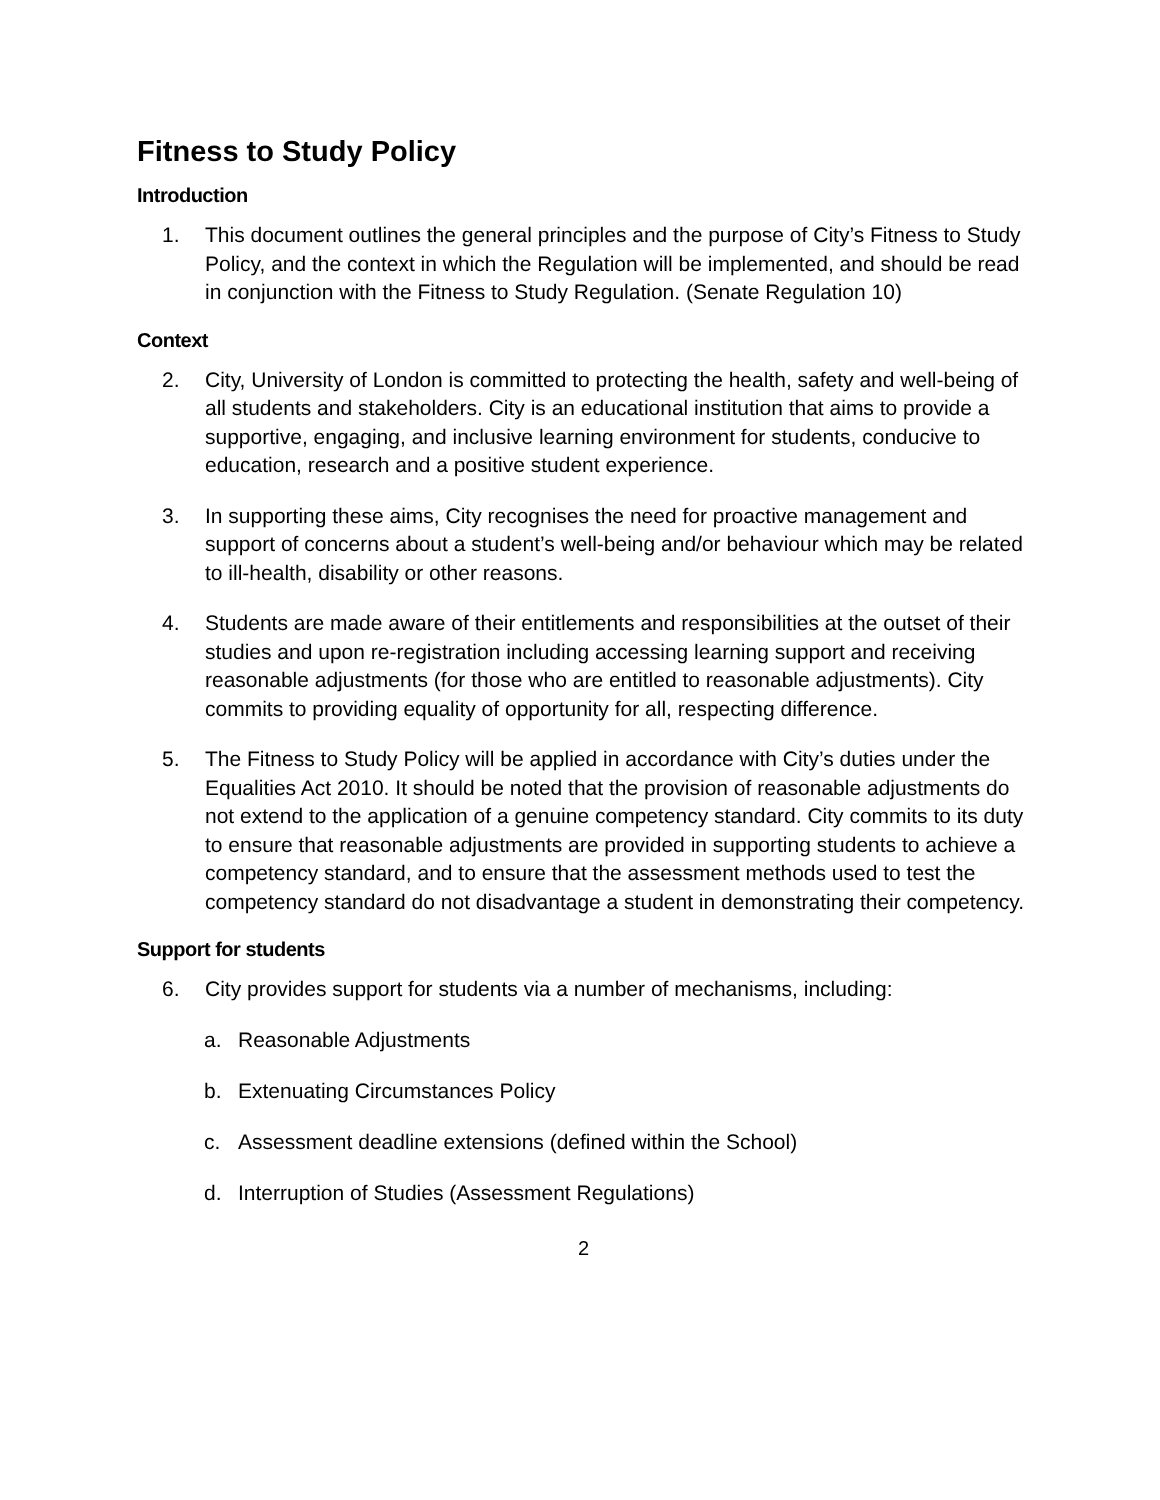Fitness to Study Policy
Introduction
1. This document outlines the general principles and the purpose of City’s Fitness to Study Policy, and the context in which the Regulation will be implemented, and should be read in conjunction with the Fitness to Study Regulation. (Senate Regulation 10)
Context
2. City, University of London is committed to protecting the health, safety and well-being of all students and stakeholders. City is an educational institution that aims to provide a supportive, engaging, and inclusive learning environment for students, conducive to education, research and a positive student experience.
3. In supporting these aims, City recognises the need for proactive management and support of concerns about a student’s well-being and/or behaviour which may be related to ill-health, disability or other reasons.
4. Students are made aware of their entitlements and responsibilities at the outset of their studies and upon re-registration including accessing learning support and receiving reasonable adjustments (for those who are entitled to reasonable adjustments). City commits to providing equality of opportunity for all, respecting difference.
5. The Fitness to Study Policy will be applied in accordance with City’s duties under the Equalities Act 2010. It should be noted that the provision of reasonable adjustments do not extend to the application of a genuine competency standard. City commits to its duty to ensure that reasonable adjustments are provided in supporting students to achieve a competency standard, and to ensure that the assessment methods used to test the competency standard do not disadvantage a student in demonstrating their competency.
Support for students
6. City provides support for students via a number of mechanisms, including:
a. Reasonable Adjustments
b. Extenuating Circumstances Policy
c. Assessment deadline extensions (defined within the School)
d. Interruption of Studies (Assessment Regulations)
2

○ ○ ○

* [EXERCISE]: From the data, list each line in which the string "including" appears.

* [YOUR SOLUTION]:
4. Students are made aware of their entitlements and responsibilities at the outset of their studies and upon re-registration including accessing learning support and receiving reasonable adjustments (for those who are entitled to reasonable adjustments). City commits to providing equality of opportunity for all, respecting difference.
6. City provides support for students via a number of mechanisms, including:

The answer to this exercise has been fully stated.